HDOJ-1016 Prime Ring Problem

Prime Ring Problem

Time Limit: 4000/2000 MS (Java/Others)    Memory Limit: 65536/32768 K (Java/Others)
Total Submission(s): 12758    Accepted Submission(s): 5785

Problem Description

A ring is compose of n circles as shown in diagram. Put natural number 1, 2, ..., n into each circle separately, and the sum of numbers in two adjacent circles should be a prime.

Note: the number of first circle should always be 1.

 

 

Input

n (0 < n < 20).

 

 

Output

The output format is shown as sample below. Each row represents a series of circle numbers in the ring beginning from 1 clockwisely and anticlockwisely. The order of numbers must satisfy the above requirements. Print solutions in lexicographical order.

You are to write a program that completes above process.

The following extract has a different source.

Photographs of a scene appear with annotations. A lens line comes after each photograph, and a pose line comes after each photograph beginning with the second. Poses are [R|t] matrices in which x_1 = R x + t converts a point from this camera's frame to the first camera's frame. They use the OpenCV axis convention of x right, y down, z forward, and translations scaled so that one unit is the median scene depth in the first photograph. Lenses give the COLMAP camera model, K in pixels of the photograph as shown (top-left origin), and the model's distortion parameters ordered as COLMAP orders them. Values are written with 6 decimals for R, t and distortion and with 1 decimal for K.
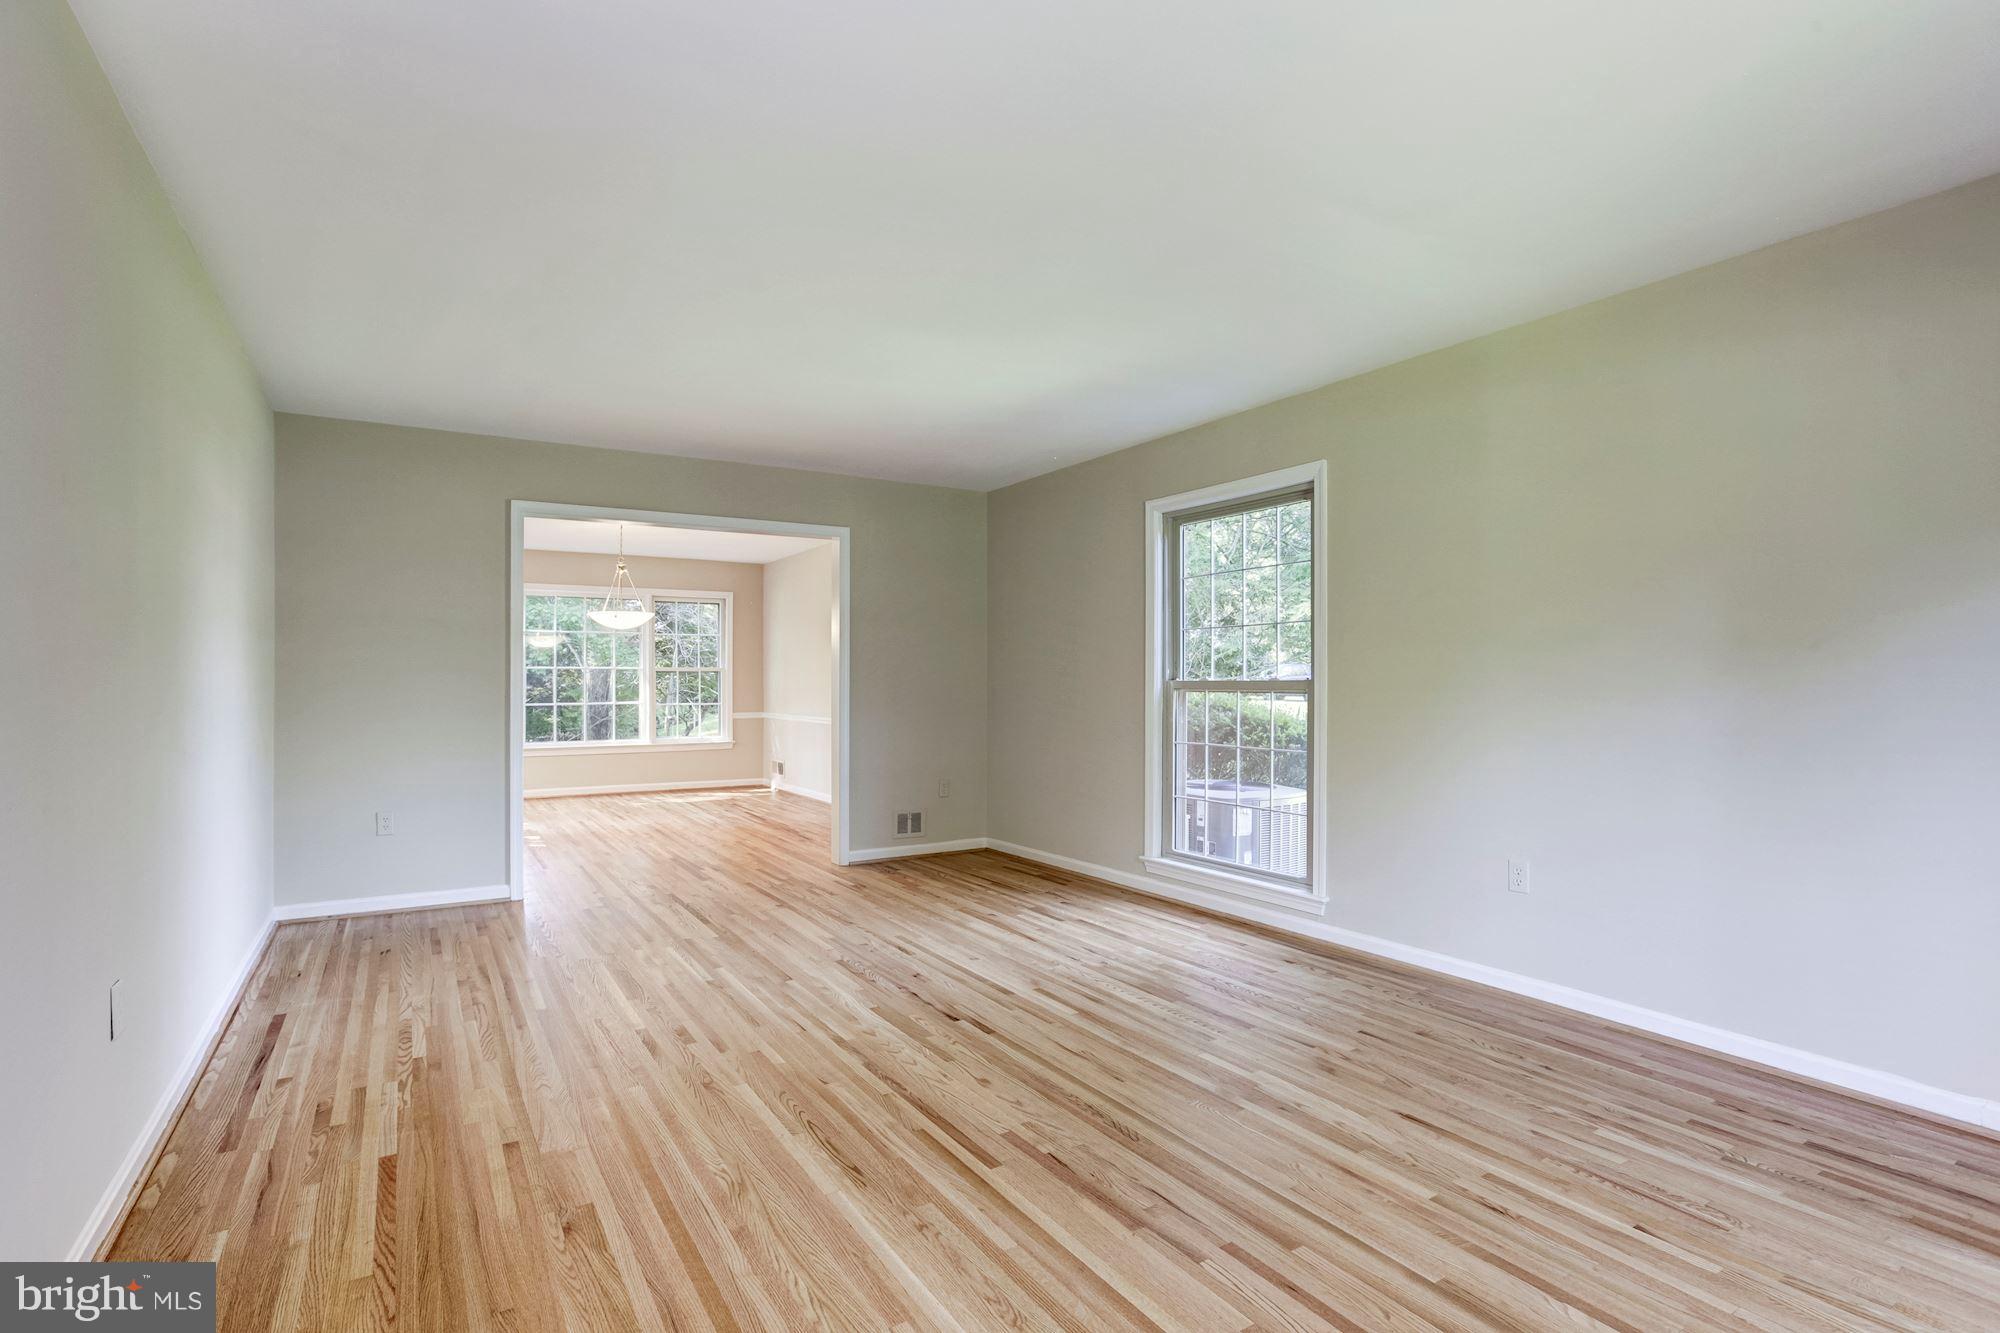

Print a blank line after each case.

 

 

Sample Input

6 8

 

 

Sample Output

Case 1: 1 4 3 2 5 6 1 6 5 2 3 4 Case 2: 1 2 3 8 5 6 7 4 1 2 5 8 3 4 7 6 1 4 7 6 5 8 3 2 1 6 7 4 3 8 5 2

 

// 1：当n为奇数的时候， 肯定没有符合条件的:2：符合条件的排列相邻的数字的奇偶性肯定不同；

#include<stdio.h>
#include<string.h>

int used[20],prime[40],path[20];
void DFS(int num,int n)
{
    int i;
    if(num>n&&prime[path[n]+path[1]])//判断第一个和最后一个数是否匹配
    {
        for(i=0;i<n;++i)
            printf(i?" %d":"%d",path[i+1]);
        printf("\n");
        return;
    }
    for(i=2;i<=n;++i)//生成开头数字为1的所有排列
    {
        if(!used[i]&&prime[path[num-1]+i])//如果相邻两个数的和为素数,继续 
        {
            used[i]=1;//将i标记为已用；
            path[num]=i;
            DFS(num+1,n);
            used[i]=0;//恢复原始状态
        }
    }
}

int main()
{
    int n,num=1;
    prime[2]=prime[3]=prime[5]=prime[7]=prime[11]=prime[13]=prime[17]=prime[19]=
    prime[23]=prime[29]=prime[31]=prime[37]=1;
    path[1]=1;
    while(scanf("%d",&n)!=EOF)
    {
        printf("Case %d:\n",num++);
        if(n%2==0)//当n为奇数时，肯定不符合条件；
        {
            memset(used,0,sizeof(used));
            DFS(2,n);//从第二个数开始搜索
        }
        printf("\n");
    }
}